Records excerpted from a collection
════

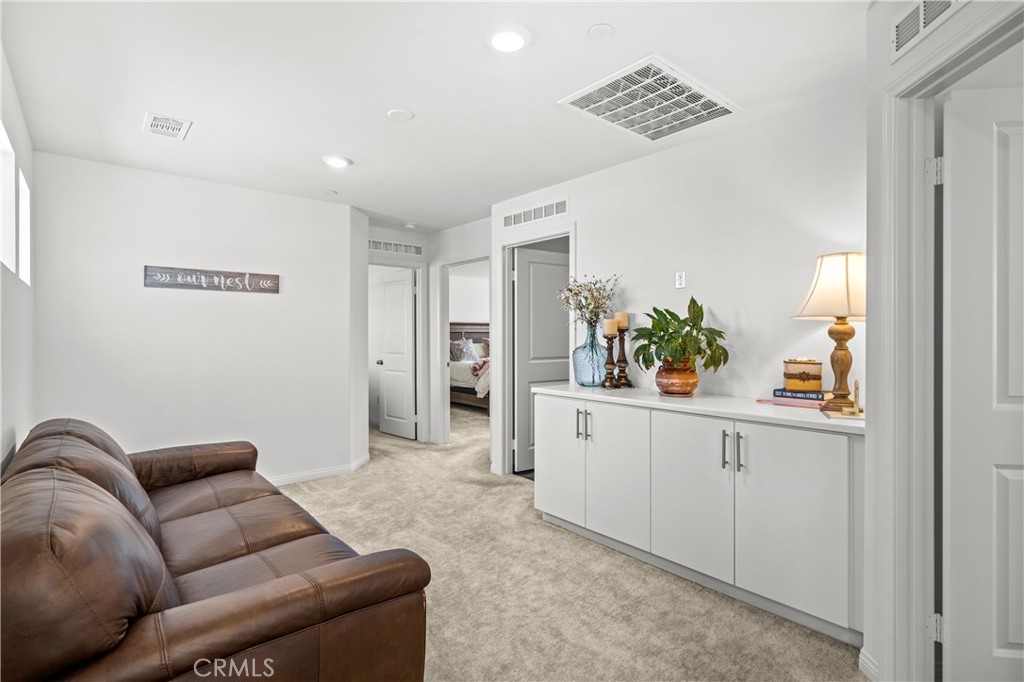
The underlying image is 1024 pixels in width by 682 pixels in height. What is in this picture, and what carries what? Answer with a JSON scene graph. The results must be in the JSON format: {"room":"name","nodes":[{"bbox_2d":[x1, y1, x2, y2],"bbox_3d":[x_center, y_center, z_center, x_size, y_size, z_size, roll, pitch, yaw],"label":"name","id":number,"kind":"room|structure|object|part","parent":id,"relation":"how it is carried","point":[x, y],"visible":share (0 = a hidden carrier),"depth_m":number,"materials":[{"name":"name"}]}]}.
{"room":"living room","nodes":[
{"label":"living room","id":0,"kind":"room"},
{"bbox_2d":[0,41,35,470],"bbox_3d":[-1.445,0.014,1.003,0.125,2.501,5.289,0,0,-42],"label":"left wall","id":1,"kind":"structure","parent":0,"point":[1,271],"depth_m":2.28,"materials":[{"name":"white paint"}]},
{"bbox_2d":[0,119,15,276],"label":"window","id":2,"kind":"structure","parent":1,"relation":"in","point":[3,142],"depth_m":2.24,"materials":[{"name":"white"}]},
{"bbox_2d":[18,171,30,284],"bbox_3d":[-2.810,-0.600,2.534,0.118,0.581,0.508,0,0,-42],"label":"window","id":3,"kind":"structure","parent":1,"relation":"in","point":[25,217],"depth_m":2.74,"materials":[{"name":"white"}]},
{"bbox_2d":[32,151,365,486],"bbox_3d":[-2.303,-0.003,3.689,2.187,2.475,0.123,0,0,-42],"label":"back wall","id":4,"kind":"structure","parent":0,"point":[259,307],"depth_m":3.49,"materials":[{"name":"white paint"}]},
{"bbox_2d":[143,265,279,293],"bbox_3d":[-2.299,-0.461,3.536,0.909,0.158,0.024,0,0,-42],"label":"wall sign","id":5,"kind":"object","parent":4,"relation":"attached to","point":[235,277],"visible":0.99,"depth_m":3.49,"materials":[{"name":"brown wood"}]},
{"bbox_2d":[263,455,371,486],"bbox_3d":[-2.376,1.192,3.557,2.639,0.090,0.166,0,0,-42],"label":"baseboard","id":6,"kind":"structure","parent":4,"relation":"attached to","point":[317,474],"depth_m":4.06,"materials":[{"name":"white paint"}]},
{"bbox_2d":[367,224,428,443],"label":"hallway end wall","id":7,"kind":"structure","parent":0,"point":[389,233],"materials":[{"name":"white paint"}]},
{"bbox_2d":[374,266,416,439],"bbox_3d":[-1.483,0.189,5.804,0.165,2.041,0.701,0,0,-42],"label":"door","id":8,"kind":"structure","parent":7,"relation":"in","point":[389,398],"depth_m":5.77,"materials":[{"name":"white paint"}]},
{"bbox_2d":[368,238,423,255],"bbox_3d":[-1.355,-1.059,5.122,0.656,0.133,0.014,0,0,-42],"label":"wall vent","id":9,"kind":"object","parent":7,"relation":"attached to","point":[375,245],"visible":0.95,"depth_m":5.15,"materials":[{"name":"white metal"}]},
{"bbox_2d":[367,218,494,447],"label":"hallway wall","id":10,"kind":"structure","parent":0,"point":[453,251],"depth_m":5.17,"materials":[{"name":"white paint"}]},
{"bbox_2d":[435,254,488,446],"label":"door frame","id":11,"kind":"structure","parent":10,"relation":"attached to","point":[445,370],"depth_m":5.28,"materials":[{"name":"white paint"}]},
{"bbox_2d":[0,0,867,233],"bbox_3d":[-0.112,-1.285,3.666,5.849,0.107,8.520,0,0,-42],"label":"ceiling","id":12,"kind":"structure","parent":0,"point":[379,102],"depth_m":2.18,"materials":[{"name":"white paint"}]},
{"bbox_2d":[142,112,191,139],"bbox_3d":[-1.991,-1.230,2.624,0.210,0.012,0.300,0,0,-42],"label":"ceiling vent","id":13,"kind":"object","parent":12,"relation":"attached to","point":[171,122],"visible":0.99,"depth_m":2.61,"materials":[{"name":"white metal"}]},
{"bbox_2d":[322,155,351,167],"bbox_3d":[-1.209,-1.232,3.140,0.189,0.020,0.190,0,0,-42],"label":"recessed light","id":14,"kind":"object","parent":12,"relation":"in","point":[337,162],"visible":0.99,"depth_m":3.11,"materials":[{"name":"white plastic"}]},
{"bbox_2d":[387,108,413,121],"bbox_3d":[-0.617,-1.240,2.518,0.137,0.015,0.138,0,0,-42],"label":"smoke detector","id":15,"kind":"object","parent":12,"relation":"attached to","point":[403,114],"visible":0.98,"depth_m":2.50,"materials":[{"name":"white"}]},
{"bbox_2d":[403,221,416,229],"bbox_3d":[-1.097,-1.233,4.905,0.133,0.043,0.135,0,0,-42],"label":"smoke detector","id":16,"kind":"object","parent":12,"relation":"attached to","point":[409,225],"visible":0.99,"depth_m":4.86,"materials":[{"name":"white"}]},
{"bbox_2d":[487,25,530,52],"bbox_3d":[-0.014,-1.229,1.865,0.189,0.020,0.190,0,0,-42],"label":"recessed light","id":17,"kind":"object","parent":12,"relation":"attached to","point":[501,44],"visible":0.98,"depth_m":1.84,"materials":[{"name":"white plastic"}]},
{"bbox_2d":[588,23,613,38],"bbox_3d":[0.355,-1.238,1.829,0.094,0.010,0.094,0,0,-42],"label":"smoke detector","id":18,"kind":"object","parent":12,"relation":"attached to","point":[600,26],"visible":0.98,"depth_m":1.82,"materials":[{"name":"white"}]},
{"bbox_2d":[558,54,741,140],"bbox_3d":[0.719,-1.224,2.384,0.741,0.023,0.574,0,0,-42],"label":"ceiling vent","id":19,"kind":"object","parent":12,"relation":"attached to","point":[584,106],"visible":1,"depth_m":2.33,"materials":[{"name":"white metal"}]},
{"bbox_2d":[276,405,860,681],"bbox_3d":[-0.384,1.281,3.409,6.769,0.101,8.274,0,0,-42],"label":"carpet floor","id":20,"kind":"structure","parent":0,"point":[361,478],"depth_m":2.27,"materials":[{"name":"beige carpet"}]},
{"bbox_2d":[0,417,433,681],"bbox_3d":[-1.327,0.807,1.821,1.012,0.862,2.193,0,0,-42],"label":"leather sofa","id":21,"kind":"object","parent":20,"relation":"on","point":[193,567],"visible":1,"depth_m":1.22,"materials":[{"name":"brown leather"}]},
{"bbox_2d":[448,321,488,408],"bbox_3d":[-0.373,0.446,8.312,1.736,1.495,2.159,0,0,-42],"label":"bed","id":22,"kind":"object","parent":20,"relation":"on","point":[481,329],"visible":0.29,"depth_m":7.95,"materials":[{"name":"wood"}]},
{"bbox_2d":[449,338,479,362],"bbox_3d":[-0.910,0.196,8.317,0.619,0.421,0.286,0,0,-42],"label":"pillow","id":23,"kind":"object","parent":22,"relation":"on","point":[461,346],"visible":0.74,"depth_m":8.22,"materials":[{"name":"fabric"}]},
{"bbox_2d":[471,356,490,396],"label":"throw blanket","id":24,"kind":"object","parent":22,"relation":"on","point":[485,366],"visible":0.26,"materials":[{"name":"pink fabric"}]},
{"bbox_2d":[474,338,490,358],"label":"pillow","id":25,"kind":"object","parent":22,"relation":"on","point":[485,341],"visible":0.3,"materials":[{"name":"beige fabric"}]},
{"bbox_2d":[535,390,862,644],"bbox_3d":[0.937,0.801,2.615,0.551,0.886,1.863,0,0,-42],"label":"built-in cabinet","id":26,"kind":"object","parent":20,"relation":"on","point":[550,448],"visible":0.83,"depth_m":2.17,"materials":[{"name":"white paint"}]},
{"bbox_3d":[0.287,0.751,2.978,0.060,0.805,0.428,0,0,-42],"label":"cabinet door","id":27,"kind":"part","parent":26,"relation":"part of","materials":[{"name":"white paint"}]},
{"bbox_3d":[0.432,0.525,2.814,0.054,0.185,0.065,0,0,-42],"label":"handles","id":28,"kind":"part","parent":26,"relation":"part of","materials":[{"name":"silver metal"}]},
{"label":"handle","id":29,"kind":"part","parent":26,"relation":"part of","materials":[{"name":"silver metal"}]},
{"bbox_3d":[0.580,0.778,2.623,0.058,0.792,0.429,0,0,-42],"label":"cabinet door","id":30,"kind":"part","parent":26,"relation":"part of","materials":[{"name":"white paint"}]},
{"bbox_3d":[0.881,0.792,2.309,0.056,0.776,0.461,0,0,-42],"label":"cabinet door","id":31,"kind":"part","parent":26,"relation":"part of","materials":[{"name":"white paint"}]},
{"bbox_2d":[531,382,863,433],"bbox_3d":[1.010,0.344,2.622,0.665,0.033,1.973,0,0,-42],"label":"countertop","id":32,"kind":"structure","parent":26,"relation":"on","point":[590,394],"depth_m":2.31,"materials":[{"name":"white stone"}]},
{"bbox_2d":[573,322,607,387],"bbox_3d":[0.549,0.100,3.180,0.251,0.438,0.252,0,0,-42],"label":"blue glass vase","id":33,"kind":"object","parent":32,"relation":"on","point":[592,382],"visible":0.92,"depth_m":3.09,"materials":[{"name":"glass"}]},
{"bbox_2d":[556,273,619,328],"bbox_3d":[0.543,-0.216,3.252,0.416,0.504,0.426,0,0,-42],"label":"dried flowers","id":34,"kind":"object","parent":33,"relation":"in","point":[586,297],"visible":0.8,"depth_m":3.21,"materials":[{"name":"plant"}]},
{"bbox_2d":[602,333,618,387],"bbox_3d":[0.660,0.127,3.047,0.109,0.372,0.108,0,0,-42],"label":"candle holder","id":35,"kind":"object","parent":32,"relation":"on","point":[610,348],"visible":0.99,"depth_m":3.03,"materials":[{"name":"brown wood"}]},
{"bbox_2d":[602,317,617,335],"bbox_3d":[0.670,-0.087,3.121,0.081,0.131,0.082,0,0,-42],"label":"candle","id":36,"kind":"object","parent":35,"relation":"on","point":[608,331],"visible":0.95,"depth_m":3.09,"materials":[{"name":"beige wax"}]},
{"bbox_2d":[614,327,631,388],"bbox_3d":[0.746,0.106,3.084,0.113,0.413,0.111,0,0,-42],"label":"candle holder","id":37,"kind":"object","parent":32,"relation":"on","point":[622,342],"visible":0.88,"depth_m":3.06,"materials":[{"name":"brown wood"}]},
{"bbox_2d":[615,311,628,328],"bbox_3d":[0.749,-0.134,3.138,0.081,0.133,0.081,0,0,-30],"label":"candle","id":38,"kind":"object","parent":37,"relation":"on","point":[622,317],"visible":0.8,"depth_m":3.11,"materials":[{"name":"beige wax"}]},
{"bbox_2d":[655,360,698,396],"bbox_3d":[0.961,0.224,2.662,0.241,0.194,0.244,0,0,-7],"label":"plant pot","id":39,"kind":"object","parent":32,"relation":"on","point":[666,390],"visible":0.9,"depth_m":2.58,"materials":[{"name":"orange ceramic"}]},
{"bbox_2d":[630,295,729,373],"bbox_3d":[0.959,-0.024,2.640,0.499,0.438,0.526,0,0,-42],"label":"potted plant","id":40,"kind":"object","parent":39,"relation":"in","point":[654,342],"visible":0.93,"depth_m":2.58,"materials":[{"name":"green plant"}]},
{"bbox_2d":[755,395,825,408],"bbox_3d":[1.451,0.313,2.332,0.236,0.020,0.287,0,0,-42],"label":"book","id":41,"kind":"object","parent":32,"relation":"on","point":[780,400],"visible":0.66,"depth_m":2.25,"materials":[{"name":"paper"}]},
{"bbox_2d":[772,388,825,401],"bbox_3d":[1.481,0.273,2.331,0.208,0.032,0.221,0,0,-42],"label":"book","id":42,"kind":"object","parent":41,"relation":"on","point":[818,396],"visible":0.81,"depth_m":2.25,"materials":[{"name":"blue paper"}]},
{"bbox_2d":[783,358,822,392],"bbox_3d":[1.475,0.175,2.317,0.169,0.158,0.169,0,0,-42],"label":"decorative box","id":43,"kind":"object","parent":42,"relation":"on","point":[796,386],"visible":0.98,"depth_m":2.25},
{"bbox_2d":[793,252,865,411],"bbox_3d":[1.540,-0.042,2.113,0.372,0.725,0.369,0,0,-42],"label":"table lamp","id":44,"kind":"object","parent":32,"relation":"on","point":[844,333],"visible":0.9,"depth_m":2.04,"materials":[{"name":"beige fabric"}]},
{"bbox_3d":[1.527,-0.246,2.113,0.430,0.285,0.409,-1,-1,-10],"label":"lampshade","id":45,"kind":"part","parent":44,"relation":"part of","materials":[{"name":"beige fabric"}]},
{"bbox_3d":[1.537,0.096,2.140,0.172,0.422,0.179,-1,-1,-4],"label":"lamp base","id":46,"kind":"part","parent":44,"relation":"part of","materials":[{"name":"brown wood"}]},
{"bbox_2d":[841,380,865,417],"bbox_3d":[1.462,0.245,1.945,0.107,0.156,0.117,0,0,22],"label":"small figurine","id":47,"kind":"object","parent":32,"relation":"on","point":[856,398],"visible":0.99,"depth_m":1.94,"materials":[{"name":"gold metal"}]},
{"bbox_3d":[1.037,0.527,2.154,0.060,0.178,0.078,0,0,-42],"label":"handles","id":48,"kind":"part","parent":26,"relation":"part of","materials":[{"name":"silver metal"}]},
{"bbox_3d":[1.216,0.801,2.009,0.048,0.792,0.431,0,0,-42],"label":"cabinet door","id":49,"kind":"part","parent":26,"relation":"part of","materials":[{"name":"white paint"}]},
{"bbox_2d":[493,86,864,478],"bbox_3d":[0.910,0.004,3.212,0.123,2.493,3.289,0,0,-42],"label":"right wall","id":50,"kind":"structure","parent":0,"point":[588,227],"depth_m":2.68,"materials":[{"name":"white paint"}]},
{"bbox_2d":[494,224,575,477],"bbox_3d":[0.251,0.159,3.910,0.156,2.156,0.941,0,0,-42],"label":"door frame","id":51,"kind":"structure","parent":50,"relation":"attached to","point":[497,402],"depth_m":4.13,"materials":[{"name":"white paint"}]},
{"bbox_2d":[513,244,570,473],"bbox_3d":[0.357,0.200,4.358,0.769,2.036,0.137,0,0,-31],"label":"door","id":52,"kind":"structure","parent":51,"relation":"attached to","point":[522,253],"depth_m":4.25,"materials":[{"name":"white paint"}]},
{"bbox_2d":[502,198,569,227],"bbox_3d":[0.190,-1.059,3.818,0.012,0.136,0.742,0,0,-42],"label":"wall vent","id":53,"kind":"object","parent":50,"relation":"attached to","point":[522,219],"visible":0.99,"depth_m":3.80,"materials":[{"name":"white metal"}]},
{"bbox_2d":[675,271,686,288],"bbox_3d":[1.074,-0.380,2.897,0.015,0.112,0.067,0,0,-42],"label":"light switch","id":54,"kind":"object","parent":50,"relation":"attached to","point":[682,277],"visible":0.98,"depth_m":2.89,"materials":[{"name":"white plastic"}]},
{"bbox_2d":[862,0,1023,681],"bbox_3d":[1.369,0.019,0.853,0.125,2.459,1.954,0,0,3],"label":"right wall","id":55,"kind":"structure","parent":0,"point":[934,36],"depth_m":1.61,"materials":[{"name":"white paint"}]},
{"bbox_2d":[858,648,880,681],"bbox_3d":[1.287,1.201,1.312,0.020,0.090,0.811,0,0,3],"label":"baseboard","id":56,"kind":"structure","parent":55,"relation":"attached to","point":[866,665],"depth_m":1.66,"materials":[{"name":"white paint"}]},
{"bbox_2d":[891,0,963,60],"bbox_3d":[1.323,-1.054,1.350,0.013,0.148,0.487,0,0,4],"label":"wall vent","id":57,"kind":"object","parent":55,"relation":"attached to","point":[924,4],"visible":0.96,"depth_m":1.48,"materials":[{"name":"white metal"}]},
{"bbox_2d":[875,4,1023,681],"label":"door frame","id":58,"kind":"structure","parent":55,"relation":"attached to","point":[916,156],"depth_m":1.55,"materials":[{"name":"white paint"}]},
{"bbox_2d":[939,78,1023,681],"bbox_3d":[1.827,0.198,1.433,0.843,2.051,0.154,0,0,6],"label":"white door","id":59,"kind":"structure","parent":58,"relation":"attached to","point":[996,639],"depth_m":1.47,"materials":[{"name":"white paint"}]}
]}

════

* [Task objective]: Wherever the string "right" appears in the records above, copy the line it sits in.

* [Response to the exercise]:
{"bbox_2d":[493,86,864,478],"bbox_3d":[0.910,0.004,3.212,0.123,2.493,3.289,0,0,-42],"label":"right wall","id":50,"kind":"structure","parent":0,"point":[588,227],"depth_m":2.68,"materials":[{"name":"white paint"}]},
{"bbox_2d":[862,0,1023,681],"bbox_3d":[1.369,0.019,0.853,0.125,2.459,1.954,0,0,3],"label":"right wall","id":55,"kind":"structure","parent":0,"point":[934,36],"depth_m":1.61,"materials":[{"name":"white paint"}]},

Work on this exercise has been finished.